Instrucciones: Indique si cada afirmación concuerda con el texto sobre el cierre de etapas y, en cada caso, responda sí o no citando literalmente las palabras del texto que lo deciden. 1. Dellamea afirma que todo cambio genera incertidumbre. 2. Según el texto, atravesar estos procesos resulta igual de fácil para todas las personas. 3. El divorcio aparece como ejemplo de un cambio que puede obligarnos a modificar nuestros roles.

Texto extraído:

= = = =

Cerrar una etapa no siempre es fácil. Aunque muchas veces sabemos que algo ya no nos hace bien o que llegó el momento de cambiar, el miedo a lo desconocido puede convertirse en un obstáculo. En su columna de psicología en Hoy por Hoy, por Mitre Santa Fe, la psicóloga Marcela Dellamea reflexionó sobre este proceso y tomó como disparador el anuncio de Lionel Messi sobre el cierre de su ciclo con la Selección Argentina.
“Tenemos que cerrar etapas, porque al cerrar una puerta se abre otra. Tenemos que dar paso a lo nuevo”, explicó Dellamea.
Según la especialista, una de las primeras señales de que una etapa necesita terminar aparece cuando dejamos de sentirnos cómodos con una situación. También pueden cambiar nuestros intereses, necesidades y prioridades. “Tenemos que ir actualizándonos”, sostuvo, y utilizó una comparación con el mundo tecnológico: “Actualicemos nuestro software”.
El miedo al cambio y a lo desconocido
Uno de los principales motivos por los que cuesta cerrar ciclos es el temor a lo que viene después. “Todo cambio produce incertidumbre y la incertidumbre no nos queda cómoda”, señaló la psicóloga.
Salir de la denominada zona de confort implica abandonar un espacio conocido y enfrentarse a una situación nueva. Sin embargo, Dellamea remarcó que la facilidad para atravesar estos procesos también depende del estilo de personalidad de cada persona.
Además, existen situaciones en las que no somos nosotros quienes elegimos cerrar una etapa. Un divorcio, una desvinculación laboral o el crecimiento de los hijos son algunos ejemplos de cambios que pueden obligarnos a modificar nuestros roles.
Otro aspecto central es la relación entre los roles que ocupamos y nuestra identidad. “Muchas veces nuestra identidad está atravesada por ese rol”, explicó.

= = = =

Datos:
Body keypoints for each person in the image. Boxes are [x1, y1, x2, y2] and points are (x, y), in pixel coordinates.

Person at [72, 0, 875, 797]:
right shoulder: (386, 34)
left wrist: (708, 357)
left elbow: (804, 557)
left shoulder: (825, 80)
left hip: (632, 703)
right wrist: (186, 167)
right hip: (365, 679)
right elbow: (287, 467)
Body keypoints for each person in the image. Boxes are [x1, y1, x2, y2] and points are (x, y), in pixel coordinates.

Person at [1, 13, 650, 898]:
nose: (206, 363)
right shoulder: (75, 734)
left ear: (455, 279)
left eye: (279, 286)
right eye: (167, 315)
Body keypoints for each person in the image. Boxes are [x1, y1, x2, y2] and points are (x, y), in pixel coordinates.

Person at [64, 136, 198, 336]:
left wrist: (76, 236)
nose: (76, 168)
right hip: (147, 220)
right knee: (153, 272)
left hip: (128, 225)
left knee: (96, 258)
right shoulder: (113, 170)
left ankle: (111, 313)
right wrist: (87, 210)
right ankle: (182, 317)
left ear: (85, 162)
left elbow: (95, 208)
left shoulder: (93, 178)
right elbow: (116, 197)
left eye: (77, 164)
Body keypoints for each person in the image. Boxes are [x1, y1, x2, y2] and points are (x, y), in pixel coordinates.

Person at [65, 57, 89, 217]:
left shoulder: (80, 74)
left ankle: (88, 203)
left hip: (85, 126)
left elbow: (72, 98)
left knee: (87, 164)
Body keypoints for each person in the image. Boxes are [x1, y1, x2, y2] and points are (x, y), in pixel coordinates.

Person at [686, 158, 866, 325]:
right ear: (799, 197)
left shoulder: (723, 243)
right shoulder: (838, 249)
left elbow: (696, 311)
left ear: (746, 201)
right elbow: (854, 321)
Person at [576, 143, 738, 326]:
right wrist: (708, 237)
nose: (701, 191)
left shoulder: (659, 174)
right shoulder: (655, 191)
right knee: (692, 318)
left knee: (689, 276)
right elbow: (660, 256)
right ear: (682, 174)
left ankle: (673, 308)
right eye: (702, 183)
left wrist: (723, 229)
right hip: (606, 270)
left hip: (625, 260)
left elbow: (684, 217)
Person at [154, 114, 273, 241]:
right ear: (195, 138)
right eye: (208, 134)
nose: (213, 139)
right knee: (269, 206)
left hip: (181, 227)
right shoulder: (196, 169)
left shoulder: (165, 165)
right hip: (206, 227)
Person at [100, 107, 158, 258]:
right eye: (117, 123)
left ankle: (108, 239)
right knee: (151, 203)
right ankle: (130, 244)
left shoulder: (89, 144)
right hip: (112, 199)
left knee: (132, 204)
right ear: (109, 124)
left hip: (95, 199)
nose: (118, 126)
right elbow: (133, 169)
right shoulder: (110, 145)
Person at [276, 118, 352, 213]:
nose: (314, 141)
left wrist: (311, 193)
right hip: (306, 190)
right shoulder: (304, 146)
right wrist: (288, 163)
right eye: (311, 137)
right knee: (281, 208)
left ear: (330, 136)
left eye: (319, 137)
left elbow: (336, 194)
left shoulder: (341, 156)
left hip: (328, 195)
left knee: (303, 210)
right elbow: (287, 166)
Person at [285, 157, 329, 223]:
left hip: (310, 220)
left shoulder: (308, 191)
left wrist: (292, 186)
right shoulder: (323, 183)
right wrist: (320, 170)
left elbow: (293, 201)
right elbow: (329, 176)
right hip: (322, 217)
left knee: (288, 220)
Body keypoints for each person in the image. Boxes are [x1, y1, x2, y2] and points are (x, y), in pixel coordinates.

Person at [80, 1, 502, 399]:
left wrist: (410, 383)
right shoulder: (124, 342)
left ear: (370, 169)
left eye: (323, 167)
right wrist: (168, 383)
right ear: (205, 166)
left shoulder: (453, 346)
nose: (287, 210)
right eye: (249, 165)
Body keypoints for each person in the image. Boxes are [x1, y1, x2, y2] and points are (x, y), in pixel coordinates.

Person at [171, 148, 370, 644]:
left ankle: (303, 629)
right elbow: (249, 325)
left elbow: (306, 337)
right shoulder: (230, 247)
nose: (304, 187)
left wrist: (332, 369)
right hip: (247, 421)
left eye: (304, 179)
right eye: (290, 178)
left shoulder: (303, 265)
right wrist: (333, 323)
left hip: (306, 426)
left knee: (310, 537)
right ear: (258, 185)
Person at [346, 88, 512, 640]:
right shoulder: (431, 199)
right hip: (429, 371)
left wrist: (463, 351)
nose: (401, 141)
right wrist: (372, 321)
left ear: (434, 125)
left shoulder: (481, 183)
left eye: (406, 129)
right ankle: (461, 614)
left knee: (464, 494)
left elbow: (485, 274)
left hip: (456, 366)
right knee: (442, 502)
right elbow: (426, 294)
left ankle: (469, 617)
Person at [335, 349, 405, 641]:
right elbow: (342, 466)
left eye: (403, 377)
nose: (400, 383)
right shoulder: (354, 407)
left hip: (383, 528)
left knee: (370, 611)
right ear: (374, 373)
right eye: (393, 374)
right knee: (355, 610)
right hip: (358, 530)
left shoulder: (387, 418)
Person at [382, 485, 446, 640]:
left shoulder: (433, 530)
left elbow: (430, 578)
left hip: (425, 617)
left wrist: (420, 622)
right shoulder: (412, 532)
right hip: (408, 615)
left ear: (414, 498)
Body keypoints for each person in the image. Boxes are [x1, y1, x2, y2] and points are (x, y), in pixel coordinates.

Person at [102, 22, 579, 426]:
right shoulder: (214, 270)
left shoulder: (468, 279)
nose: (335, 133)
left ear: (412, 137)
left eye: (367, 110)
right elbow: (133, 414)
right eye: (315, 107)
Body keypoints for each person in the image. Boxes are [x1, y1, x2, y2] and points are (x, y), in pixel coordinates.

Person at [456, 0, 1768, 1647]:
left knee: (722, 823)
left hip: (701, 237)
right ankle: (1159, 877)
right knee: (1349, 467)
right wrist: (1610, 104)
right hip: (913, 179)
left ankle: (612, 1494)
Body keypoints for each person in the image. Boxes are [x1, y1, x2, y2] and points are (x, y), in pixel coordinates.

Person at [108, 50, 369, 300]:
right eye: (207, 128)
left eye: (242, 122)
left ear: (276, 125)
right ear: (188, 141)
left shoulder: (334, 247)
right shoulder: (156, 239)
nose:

= = = =

Respuesta:
1. Sí: "Todo cambio produce incertidumbre y la incertidumbre no nos queda cómoda".
2. No: "la facilidad para atravesar estos procesos también depende del estilo de personalidad de cada persona".
3. Sí: "Un divorcio, una desvinculación laboral o el crecimiento de los hijos son algunos ejemplos de cambios que pueden obligarnos a modificar nuestros roles".